Günümüzde mağduriyet kavramı sıkça tartışılan bir olgu haline geldi. Medya ve kamuoyu, bazı olayları abartarak belirli kişileri mağdur olarak gösterme eğiliminde olabiliyor. Ancak gerçek mağdurlar çoğu zaman göz ardı ediliyor, sistemin içinde sessizce ezilip gidiyorlar. Bu durum, özellikle sağlık, adalet ve iş yaşamı gibi kritik alanlarda daha da belirgin hale geliyor.
Son dönemde gündeme gelen stent olayı, bu durumun çarpıcı bir örneği olarak karşımıza çıkıyor.
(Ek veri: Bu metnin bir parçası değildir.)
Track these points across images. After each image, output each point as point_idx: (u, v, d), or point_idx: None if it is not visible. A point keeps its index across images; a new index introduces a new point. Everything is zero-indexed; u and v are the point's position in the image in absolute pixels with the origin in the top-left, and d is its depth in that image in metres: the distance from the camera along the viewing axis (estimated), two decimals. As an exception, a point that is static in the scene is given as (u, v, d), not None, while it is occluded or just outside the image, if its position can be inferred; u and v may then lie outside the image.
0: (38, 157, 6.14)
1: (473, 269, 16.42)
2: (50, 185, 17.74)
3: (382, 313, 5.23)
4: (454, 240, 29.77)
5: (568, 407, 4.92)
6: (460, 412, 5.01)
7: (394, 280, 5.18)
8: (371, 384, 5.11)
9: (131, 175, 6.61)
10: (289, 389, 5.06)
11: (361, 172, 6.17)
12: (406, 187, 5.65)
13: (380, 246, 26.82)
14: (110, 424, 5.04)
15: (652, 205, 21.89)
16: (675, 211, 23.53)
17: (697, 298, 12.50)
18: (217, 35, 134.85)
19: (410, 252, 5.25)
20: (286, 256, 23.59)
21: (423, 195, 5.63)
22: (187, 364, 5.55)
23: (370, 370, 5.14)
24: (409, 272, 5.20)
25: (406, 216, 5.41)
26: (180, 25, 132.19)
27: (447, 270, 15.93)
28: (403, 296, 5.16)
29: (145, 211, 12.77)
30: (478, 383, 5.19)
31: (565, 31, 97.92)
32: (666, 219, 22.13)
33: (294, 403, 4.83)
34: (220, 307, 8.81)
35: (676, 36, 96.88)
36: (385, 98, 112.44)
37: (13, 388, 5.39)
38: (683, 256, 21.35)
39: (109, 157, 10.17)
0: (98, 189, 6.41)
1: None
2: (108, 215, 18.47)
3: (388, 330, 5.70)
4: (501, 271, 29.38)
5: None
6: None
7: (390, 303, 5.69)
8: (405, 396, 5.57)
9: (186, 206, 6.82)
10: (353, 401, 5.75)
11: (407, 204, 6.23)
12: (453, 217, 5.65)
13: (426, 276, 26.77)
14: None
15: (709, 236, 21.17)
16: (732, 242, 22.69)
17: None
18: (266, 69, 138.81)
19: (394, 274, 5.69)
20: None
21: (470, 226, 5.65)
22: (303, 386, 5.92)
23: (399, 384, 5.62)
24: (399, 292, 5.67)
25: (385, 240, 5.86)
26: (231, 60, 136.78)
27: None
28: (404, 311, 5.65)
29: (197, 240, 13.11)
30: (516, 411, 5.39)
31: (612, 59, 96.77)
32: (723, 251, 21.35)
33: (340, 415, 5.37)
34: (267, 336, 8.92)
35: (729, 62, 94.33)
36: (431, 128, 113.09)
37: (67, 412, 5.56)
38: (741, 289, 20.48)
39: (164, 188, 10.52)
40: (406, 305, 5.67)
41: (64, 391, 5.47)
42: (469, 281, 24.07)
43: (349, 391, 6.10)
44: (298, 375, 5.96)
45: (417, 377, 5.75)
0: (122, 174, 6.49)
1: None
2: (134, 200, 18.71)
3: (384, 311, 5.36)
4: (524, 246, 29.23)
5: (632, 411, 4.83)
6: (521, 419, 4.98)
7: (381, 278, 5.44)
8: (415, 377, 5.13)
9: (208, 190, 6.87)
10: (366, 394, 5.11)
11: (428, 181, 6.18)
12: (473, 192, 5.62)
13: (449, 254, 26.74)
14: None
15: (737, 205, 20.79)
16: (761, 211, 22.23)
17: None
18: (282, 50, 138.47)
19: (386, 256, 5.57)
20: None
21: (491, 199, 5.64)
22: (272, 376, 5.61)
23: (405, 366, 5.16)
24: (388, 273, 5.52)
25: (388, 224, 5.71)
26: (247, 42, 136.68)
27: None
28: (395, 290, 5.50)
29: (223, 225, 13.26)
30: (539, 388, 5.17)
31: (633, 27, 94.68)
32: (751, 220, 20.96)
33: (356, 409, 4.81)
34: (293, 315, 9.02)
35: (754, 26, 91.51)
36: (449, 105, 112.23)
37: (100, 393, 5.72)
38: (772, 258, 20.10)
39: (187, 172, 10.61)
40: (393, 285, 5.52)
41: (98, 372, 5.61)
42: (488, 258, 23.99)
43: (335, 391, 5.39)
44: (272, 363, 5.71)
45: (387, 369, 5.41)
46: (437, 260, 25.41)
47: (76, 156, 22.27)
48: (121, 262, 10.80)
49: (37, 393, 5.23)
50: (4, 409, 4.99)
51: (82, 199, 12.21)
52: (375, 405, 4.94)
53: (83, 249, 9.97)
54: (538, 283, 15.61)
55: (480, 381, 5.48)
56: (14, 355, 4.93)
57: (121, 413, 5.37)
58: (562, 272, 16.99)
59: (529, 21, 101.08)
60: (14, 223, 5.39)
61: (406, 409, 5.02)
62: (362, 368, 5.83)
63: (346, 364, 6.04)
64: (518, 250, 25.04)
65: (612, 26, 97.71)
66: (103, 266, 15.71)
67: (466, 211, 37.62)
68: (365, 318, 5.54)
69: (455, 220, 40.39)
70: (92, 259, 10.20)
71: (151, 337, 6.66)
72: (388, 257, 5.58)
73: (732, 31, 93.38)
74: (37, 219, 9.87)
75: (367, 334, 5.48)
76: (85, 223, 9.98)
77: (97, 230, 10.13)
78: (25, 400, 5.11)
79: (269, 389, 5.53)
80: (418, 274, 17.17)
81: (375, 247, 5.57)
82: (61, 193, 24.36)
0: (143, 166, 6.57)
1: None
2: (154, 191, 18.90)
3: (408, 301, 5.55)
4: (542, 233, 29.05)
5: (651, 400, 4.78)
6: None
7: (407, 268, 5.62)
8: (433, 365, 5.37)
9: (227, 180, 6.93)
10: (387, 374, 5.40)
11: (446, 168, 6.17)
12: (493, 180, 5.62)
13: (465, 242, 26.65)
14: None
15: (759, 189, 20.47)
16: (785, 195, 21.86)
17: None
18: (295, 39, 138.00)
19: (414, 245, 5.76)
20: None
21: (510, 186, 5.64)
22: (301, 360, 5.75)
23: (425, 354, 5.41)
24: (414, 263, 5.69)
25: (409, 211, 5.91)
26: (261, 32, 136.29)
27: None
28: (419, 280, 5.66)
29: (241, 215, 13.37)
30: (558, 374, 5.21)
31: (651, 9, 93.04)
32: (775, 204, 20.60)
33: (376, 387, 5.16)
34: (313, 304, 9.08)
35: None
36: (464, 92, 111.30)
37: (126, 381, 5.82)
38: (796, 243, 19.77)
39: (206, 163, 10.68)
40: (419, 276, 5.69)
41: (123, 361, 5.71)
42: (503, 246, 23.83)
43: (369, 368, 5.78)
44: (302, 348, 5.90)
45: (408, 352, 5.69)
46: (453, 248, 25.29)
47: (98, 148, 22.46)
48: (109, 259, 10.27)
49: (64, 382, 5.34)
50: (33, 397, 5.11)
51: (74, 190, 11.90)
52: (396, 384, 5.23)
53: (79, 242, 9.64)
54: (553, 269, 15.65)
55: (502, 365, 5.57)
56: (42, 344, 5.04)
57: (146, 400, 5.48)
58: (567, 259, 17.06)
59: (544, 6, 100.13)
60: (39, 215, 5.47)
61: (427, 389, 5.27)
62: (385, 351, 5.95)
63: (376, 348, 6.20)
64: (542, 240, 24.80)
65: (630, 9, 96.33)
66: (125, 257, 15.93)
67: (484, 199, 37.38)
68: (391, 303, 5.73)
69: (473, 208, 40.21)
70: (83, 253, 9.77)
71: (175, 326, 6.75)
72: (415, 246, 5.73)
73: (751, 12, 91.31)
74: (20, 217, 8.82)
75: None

Burada sorumluluk, en zayıf ve en çalışmaya muhtaç kişinin üzerine yıkıldı. Günlerce medya önünde sergilendi, ardından tutuklandı. Oysa olayın ardındaki kararları verenler, sürecin esas sorumluları perde arkasında kaldı.
Sağlık Sistemindeki Çarpıklıklar ve Bireysel Sorumluluk
Sağlık sisteminde işleyiş çoğu zaman karmaşık prosedürlere bağlıdır. Bir hastanın ameliyat olması, gerekli müdahaleyi alması birçok farklı kademedeki onay süreçlerine tabidir. Ancak bu sistemde çalışan düşük seviyeli personel, çoğu zaman kendisini yetkili mercilerin kararlarını uygulamak zorunda hisseder.
Stent olayında da benzer bir süreç işledi. Kararı veren, işlemi gerçekleştiren ve finansal işlemleri yöneten birçok kişi varken, en alt kademede çalışan bir personel bütün sorumluluğu üstlenmek zorunda bırakıldı.
Hastaya stent takılması için ödeme yapılması gerektiğini söyleyen kişi farklı, bu kararı verenler farklı, ancak faturayı ödetmek için ameliyathaneye yönlendirilen kişi bambaşka biriydi. Sonuç olarak, sistemin en zayıf halkası olan maaşlı bir çalışan, olayın bütün yükünü taşımak zorunda kaldı.
Gerçek Mağdurlar Kimlerdir?
Mağduriyet algısı, genellikle medyanın ve siyasetin etkisiyle şekilleniyor. Güçlü bağlantıları olan, siyasete yakın kişiler bir sorun yaşadığında kamuoyunda büyük yankı uyandırırken, sıradan vatandaşların yaşadığı adaletsizlikler genellikle göz ardı ediliyor.
Gerçek mağdur; işinden olan, hayatını kazanmak için mücadele eden ve sistemin altında ezilen insandır. Medyada sunulan mağduriyet hikayeleri çoğu zaman belirli bir algı yönetimi çerçevesinde şekillendirilirken, gerçek mağdurların sesi duyulmaz. Bu noktada siyasetin ve bürokrasinin asli görevi, yalnızca belirli kesimlere değil, her vatandaşa adil bir yaklaşım sunmak olmalıdır.
Adaletin Sağlanması İçin Ne Yapılmalı?
Bu tür olayların önüne geçmek için bireysel değil, sistemsel bir sorgulama yapılması gerekiyor. Gerçek sorumluların hesap vermesi sağlanmalı ve olayların tüm boyutlarıyla ele alınması şarttır. Ayrıca, medya ve kamuoyu algısı yalnızca belirli grupların mağduriyetine odaklanmamalı, adaletin herkes için eşit şekilde işlemesi gerektiği unutulmamalıdır.
Sonuç olarak, mağduriyet algısını oluştururken ve değerlendirirken dikkatli olmak gerekiyor. Gerçek mağdurların sesi duyulmalı, siyasi veya medya desteği olan kişilerin yanı sıra sistemin ezdiği sıradan vatandaşların hakları da korunmalıdır.